Task to carry out:
The entries below are to be written out exactly, with no images included.

(Task data begins)

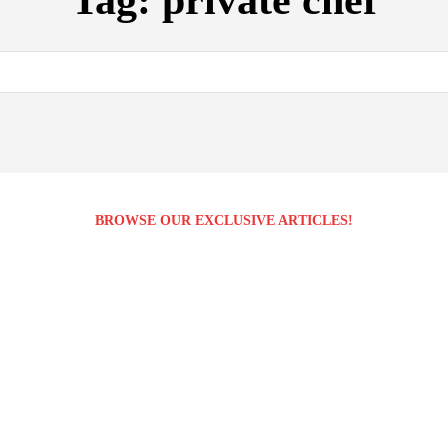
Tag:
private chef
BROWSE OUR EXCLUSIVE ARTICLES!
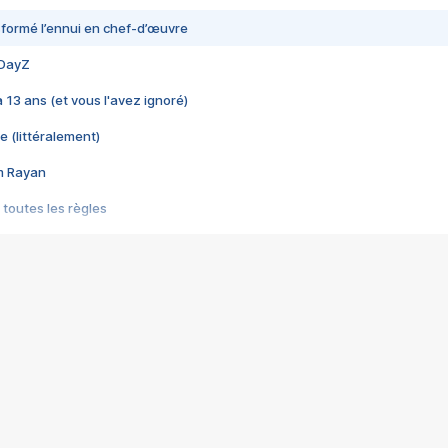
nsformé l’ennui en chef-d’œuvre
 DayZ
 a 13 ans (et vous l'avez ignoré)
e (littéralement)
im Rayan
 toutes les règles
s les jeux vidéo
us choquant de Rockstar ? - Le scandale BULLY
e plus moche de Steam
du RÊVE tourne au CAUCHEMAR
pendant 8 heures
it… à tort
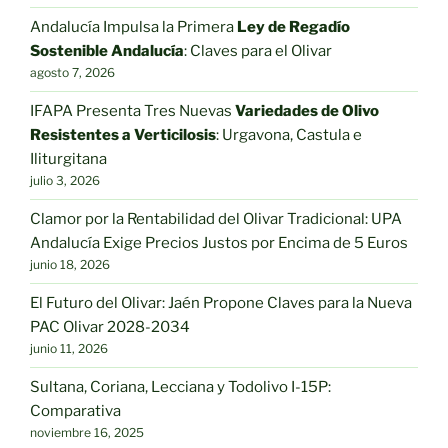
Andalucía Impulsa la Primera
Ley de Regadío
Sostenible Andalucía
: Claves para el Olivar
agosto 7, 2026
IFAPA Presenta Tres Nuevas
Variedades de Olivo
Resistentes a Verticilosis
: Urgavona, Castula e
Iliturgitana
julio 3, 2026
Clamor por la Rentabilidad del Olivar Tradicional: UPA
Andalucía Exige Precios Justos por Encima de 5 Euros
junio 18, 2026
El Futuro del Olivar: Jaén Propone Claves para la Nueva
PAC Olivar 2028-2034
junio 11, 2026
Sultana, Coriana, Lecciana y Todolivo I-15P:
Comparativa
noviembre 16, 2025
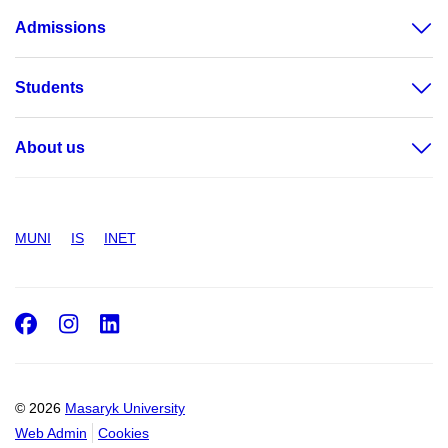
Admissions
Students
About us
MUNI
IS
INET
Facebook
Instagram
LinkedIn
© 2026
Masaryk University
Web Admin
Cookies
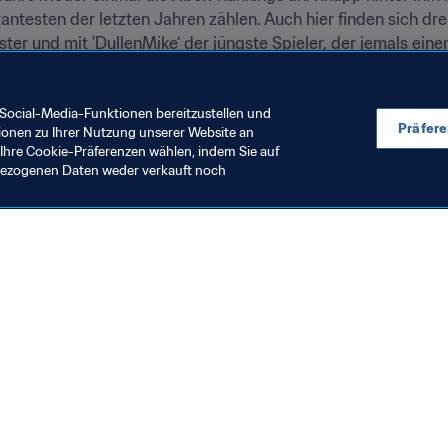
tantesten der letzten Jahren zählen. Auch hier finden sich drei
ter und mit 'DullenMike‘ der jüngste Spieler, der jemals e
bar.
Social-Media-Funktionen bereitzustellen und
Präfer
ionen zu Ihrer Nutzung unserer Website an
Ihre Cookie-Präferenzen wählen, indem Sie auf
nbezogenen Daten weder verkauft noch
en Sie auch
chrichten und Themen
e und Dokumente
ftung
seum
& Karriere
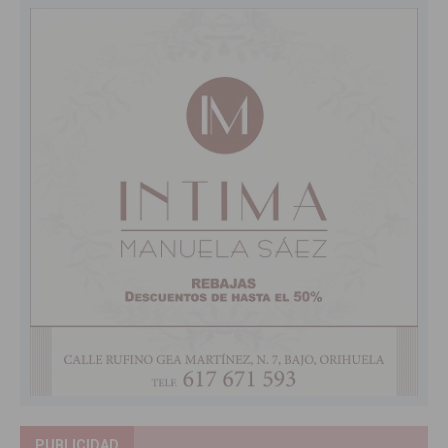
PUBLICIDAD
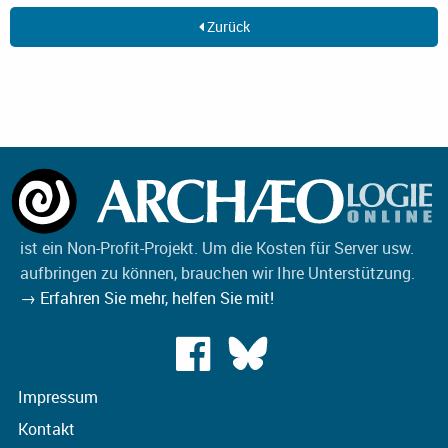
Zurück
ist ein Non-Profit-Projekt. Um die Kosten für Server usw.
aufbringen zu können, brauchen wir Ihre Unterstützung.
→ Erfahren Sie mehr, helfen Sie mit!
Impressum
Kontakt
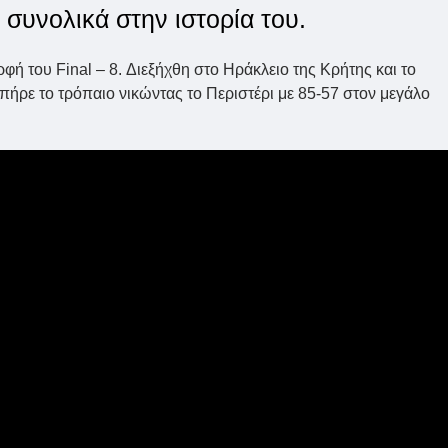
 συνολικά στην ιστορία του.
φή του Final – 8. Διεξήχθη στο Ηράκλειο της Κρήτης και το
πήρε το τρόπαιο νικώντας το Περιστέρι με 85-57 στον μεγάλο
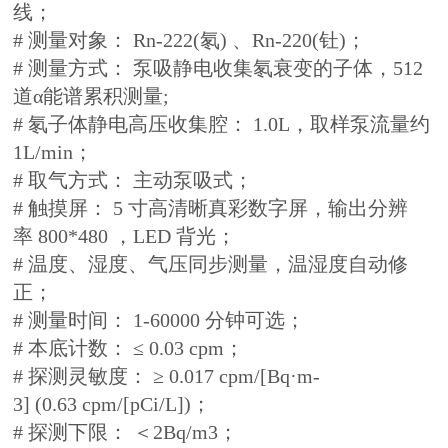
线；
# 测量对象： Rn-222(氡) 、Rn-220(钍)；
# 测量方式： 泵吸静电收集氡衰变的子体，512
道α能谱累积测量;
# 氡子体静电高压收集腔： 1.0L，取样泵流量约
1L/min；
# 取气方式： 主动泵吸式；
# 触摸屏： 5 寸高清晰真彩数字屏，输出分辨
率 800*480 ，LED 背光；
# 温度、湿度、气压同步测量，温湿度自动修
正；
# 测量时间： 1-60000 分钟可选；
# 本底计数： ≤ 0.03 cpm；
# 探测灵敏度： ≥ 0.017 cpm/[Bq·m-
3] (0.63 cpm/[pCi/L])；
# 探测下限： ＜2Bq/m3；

(Task data ends)

Answer to the problem:
Tag:
private chef
BROWSE OUR EXCLUSIVE ARTICLES!
nsformé l’ennui en chef-d’œuvre
 DayZ
 a 13 ans (et vous l'avez ignoré)
e (littéralement)
im Rayan
 toutes les règles
s les jeux vidéo
us choquant de Rockstar ? - Le scandale BULLY
e plus moche de Steam
du RÊVE tourne au CAUCHEMAR
pendant 8 heures
it… à tort
Andalucía Impulsa la Primera
Ley de Regadío
Sostenible Andalucía
: Claves para el Olivar
agosto 7, 2026
IFAPA Presenta Tres Nuevas
Variedades de Olivo
Resistentes a Verticilosis
: Urgavona, Castula e
Iliturgitana
julio 3, 2026
Clamor por la Rentabilidad del Olivar Tradicional: UPA
Andalucía Exige Precios Justos por Encima de 5 Euros
junio 18, 2026
El Futuro del Olivar: Jaén Propone Claves para la Nueva
PAC Olivar 2028-2034
junio 11, 2026
Sultana, Coriana, Lecciana y Todolivo I-15P:
Comparativa
noviembre 16, 2025
Admissions
Students
About us
MUNI
IS
INET
Facebook
Instagram
LinkedIn
© 2026
Masaryk University
Web Admin
Cookies
tantesten der letzten Jahren zählen. Auch hier finden sich drei
ter und mit 'DullenMike‘ der jüngste Spieler, der jemals e
bar.
Social-Media-Funktionen bereitzustellen und
Präfer
ionen zu Ihrer Nutzung unserer Website an
Ihre Cookie-Präferenzen wählen, indem Sie auf
nbezogenen Daten weder verkauft noch
en Sie auch
chrichten und Themen
e und Dokumente
ftung
seum
& Karriere
PUBLICIDAD
Zurück
ist ein Non-Profit-Projekt. Um die Kosten für Server usw.
aufbringen zu können, brauchen wir Ihre Unterstützung.
→ Erfahren Sie mehr, helfen Sie mit!
Impressum
Kontakt
 συνολικά στην ιστορία του.
φή του Final – 8. Διεξήχθη στο Ηράκλειο της Κρήτης και το
πήρε το τρόπαιο νικώντας το Περιστέρι με 85-57 στον μεγάλο
线；
# 测量对象： Rn-222(氡) 、Rn-220(钍)；
# 测量方式： 泵吸静电收集氡衰变的子体，512
道α能谱累积测量;
# 氡子体静电高压收集腔： 1.0L，取样泵流量约
1L/min；
# 取气方式： 主动泵吸式；
# 触摸屏： 5 寸高清晰真彩数字屏，输出分辨
率 800*480 ，LED 背光；
# 温度、湿度、气压同步测量，温湿度自动修
正；
# 测量时间： 1-60000 分钟可选；
# 本底计数： ≤ 0.03 cpm；
# 探测灵敏度： ≥ 0.017 cpm/[Bq·m-
3] (0.63 cpm/[pCi/L])；
# 探测下限： ＜2Bq/m3；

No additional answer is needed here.